Requirement: There are pictures in the records below; leave them out and set down exactly the lines from the one holding "diplomaci, por para" through the one holding "Los medicamentos utilizados".

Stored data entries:
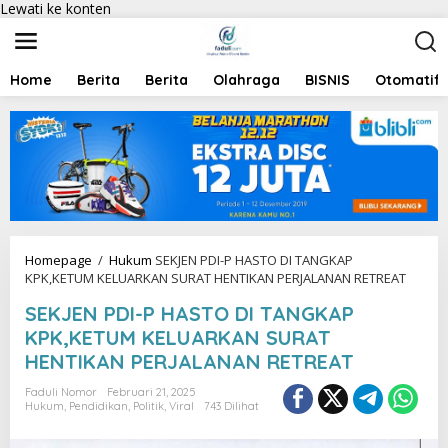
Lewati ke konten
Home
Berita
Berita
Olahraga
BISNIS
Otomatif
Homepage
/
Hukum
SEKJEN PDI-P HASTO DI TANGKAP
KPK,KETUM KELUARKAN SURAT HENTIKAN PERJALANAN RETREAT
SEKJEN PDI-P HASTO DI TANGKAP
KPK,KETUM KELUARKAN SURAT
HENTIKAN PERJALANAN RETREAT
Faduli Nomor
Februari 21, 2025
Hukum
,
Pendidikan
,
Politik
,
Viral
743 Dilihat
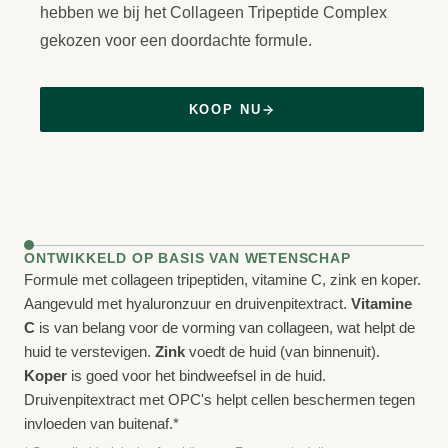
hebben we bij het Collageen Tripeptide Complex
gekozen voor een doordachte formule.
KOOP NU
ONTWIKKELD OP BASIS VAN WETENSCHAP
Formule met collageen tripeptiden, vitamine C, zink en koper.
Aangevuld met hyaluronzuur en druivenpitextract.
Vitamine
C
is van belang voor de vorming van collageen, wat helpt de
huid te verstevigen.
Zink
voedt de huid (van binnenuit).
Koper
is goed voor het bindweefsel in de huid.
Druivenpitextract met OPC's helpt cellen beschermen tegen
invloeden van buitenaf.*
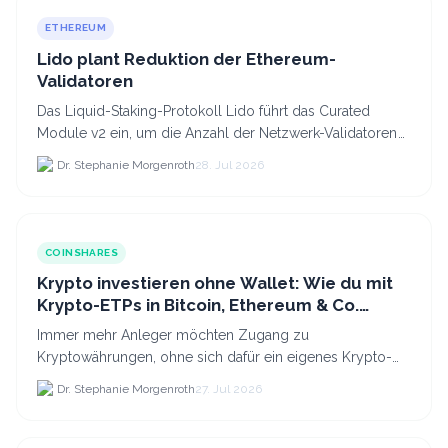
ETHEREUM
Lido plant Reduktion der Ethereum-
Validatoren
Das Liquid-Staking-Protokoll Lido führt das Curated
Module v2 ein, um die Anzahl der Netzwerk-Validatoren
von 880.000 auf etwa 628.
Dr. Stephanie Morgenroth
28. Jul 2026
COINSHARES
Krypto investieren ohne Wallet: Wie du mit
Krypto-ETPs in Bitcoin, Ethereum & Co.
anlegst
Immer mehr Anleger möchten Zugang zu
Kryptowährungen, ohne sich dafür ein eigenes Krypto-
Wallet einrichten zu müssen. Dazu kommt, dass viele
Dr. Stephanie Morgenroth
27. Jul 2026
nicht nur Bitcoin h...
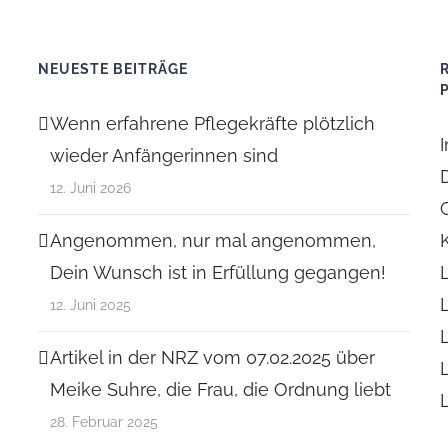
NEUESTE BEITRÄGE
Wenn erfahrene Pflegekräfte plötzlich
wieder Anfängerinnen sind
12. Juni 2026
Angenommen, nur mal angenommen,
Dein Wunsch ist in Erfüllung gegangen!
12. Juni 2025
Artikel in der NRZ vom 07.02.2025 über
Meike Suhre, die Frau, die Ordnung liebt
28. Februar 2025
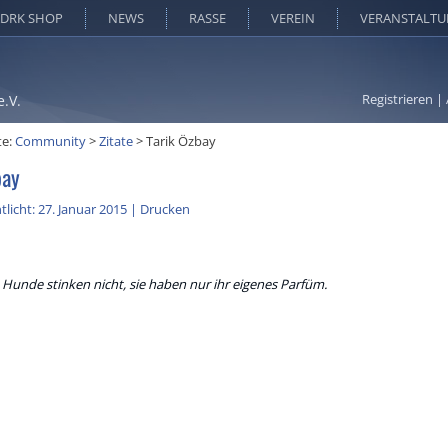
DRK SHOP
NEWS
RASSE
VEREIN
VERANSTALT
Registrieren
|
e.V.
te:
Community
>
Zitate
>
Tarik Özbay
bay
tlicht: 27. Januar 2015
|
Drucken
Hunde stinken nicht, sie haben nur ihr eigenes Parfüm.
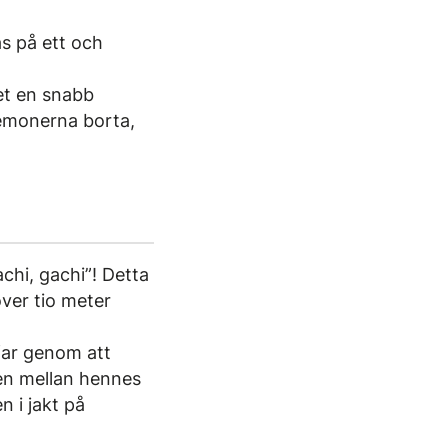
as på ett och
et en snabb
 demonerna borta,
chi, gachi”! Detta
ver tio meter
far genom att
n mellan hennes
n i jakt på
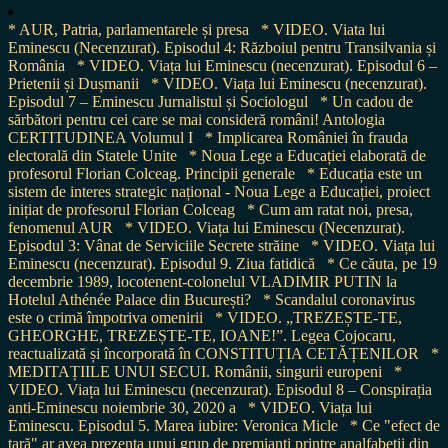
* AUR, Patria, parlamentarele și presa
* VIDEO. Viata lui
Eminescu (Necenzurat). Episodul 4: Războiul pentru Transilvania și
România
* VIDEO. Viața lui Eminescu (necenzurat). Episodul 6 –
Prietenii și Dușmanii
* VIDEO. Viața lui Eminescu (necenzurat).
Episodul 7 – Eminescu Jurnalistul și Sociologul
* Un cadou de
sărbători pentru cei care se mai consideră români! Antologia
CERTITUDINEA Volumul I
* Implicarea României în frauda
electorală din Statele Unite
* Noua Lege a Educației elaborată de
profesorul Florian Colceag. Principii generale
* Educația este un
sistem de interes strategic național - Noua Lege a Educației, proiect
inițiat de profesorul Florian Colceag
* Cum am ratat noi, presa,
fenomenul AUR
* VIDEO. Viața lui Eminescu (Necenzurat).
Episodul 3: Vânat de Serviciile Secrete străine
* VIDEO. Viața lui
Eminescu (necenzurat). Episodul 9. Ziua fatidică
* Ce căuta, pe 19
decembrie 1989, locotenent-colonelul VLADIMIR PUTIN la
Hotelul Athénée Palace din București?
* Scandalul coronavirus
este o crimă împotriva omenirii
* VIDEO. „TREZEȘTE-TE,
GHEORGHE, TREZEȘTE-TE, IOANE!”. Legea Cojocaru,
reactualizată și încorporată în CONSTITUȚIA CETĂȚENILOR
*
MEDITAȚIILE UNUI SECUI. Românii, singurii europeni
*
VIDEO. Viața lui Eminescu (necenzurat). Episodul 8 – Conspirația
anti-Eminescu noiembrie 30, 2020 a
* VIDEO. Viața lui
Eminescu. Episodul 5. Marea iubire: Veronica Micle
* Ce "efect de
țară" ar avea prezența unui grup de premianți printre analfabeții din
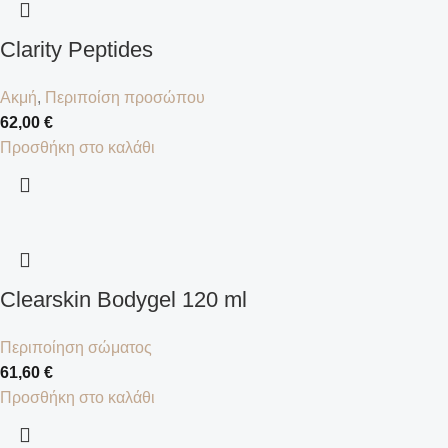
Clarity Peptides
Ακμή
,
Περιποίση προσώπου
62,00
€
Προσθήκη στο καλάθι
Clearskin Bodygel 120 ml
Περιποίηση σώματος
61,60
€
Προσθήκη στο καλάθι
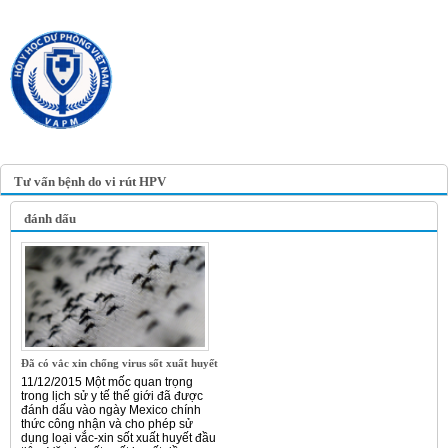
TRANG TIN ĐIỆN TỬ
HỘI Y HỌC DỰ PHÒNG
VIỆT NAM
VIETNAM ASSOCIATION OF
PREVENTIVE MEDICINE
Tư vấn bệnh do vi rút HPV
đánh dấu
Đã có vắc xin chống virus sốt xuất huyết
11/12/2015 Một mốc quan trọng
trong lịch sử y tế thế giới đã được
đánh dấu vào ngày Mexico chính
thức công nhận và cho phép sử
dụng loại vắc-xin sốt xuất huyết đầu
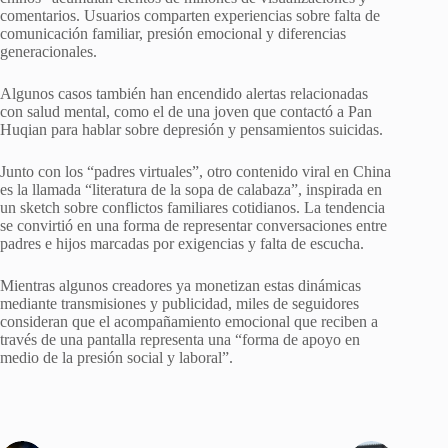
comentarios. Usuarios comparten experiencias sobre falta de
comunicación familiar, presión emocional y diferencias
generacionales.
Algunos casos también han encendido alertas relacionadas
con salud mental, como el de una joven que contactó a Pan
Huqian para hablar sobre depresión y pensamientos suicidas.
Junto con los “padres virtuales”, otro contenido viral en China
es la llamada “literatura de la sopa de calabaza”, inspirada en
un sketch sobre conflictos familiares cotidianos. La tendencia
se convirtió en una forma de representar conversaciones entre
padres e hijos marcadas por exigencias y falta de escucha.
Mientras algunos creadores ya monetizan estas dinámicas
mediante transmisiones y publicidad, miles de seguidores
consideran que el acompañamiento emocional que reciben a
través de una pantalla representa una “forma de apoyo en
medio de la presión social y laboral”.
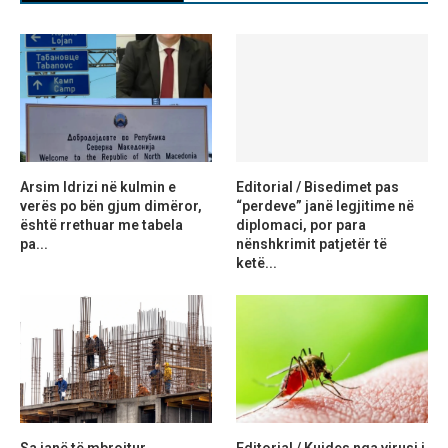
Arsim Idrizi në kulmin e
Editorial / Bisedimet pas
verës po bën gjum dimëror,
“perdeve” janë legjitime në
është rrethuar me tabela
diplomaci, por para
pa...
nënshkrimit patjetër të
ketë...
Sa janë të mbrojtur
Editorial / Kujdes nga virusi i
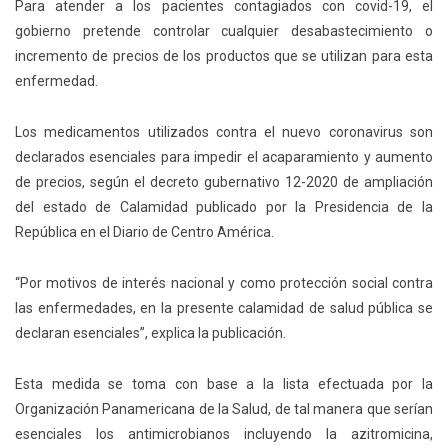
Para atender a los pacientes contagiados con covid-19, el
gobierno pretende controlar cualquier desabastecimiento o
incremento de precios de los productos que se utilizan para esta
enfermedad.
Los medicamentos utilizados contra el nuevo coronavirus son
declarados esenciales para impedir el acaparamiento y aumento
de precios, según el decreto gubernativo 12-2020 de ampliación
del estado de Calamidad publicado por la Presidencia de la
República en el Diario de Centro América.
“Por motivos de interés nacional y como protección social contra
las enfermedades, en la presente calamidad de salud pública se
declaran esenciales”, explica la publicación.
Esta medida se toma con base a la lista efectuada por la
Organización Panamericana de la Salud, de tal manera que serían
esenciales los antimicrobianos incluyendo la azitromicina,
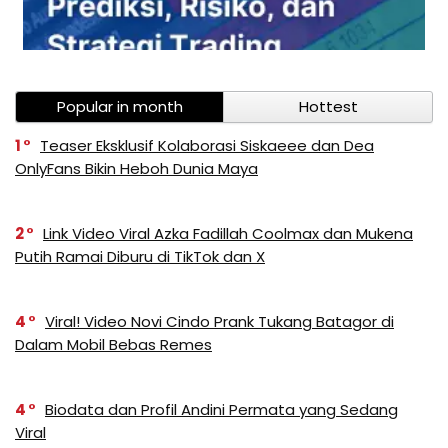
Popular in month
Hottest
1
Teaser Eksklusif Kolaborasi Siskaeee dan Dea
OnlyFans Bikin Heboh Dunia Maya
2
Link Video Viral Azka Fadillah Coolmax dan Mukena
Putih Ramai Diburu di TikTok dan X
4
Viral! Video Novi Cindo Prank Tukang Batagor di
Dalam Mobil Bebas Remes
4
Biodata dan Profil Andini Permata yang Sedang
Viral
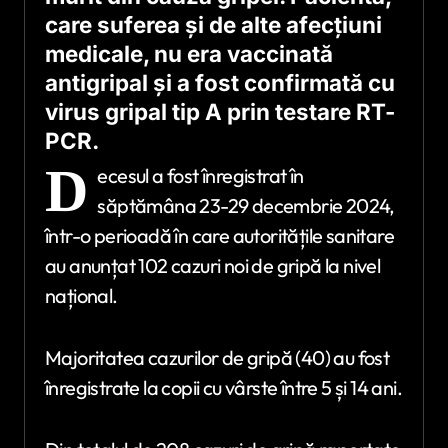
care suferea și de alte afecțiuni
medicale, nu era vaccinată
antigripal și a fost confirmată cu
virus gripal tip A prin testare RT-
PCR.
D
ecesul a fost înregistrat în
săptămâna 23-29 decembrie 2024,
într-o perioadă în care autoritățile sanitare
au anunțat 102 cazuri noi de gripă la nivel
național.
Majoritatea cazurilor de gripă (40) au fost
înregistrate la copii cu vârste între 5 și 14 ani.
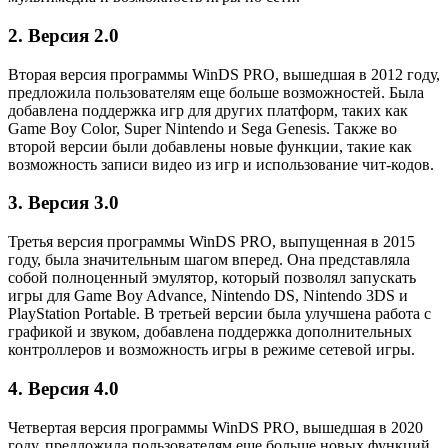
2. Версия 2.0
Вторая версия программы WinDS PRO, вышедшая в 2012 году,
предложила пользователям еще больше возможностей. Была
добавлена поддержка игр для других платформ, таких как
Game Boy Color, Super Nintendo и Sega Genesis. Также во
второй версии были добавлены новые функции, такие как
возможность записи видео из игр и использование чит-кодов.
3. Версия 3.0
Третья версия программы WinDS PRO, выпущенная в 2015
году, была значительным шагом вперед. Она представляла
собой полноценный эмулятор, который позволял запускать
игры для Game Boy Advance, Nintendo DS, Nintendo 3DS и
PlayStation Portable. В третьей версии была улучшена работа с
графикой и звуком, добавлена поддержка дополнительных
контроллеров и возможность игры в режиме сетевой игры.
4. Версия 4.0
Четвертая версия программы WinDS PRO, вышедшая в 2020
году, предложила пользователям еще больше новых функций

Solution for this exercise:
diplomaci, por para
pa...
nënshkrimit patjetër të
ketë...
Sa janë të mbrojtur
Editorial / Kujdes nga virusi i
Para atender a los pacientes contagiados con covid-19, el
gobierno pretende controlar cualquier desabastecimiento o
incremento de precios de los productos que se utilizan para esta
enfermedad.
Los medicamentos utilizados contra el nuevo coronavirus son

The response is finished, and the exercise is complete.